Game Group plc, which accounts for 50 per cent of high street video games sales, warns investors it is on the point of collapse. What will it mean for gamers in the UK?
A press release on the company website today said: “It is uncertain whether any of the solutions currently being explored by the board will be successful or will result in any value being attributed to the shares of the company.”
The games retailer has been pushed to the brink in recent weeks by its failure to secure agreements to sell major new software releases, forcing it to tell customers to shop elsewhere for products. There are fears it could fail to pay its quarterly rental bill due later this month
Game’s share price more than halved in trading on Monday morning, leaving the company with a market capitalisation of less than £5.5m. At one point shares stood at 1.1p. They had already lost more than 95 per cent of their value over the past year.
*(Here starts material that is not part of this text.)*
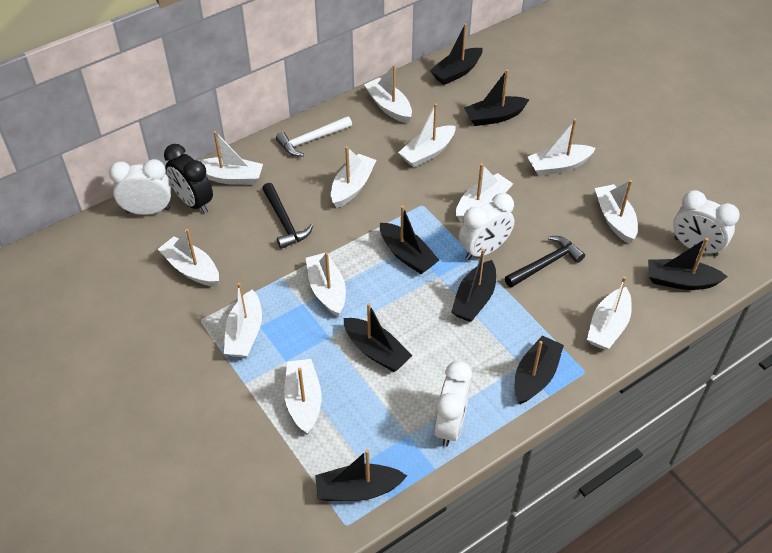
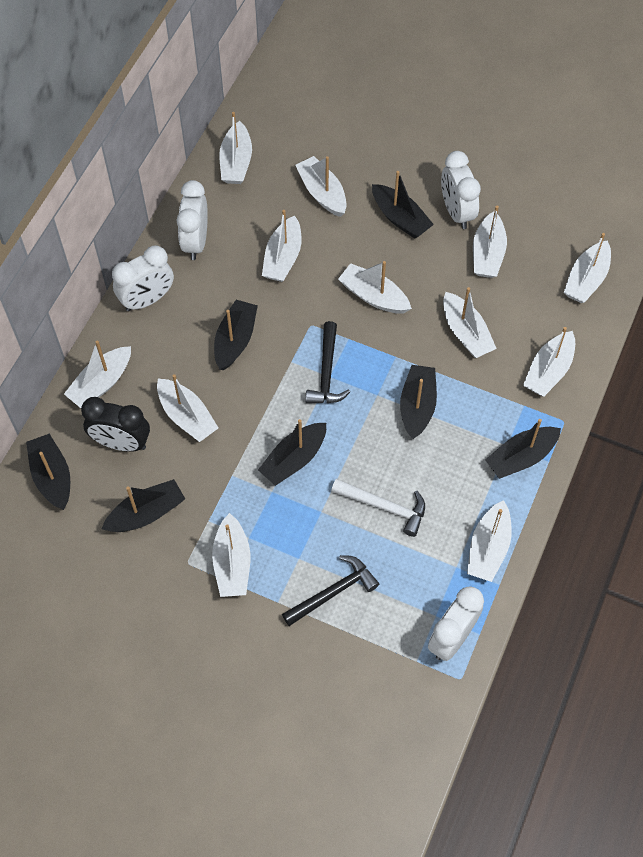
black boat: 8 -> 7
Game’s recent business activities have been undermined by its inability to secure the rights to sell several high-profile games: Mass Effect 3 (made by Electronic Arts), Asura’s Wrath and Street Fighter X (both made by Capcom).
The company’s debt resulted in the withdrawal of credit insurance, which meant companies like Capcom and Electronic Arts (EA) would have lost stock supplied to Game in the event of the retailer’s insolvency.
We’re still praying for the lenders to get rational and keep them in business. John Riccitiello, Electronic Arts
EA Chief Executive John Riccitiello was clearly referring to Game last week when he told the Financial Times that it was “more likely than it was even a month ago” that a “major European retailer” would not survive.
“We’re still praying for the lenders to get rational and keep them in business,” he continued. “You probably know who I’m talking about.”
Computer games journalist Nick Gillett told Channel 4 News that Game’s inability to sell Mass Effect 3 alone would deprive it of some £2m in profits, not to mention additional debt incurred in relation to advance orders. “It’s a humiliating climbdown because they’ve been selling pre-orders, which they’ll have to refund.”
Game has also been hit in recent years by supermarkets and online games sales. Steve Boxer, a freelance games journalist, told Channel 4 News: “The supermarkets have vast financial clout, and the classic ‘pile ’em high’ merchants can undercut Game on price.
“They’re never going to stock anything other than the biggest games, though, so they’ll never offer the sort of choice you get at Game.”
With Game, you can get advice from the staff, try out the games. Steve Boxer, games journalist
And he is circumspect about the ability of online retailers to emulate what he views as Game’s unique service. “With Amazon or play.com, you’re taking a punt as to whether or not you’re going to like that game. It can only be bad for the industry as a whole.
“Imagine if you were the clothing industry and there was nowhere on the high street where you could buy clothes – it wouldn’t be good for the industry. With Game, you can get advice from the staff, try out the games.
“The less clued-up punters will have, really, nowhere to go if Game goes down. The only possible outcome will be that people buy fewer games.”
Nate Lanxon, editor of wired.co.uk, is less pessimistic about prospects for gamers. “It will be another blow for the high street to lose Game,” he told Channel 4 News, “but the reality is that internet stores are able to offer larger selections at lower prices.
“And many now offer trade-in services, letting customers swap games for essentially any type of product, not just games. The high street simply cannot compete with this.”
The fact is, though, that manufacturers would probably prefer to have a high street gaming retailer. What is more, Game is a major global group, employing 10,000 people in outlets across Europe and Australia. It has more than 600 stores in the UK alone.
The status of Game as the country’s biggest games seller means that Gamestop, its US counterpart, has been cited as a possible buyer. Retail analyst Peter Smedley believes Gamestop is best positioned to take over the UK firm – but that may take some time.
“Gamestop can afford to take its time and pick up the Game assets it really wants,” he told the Financial Times.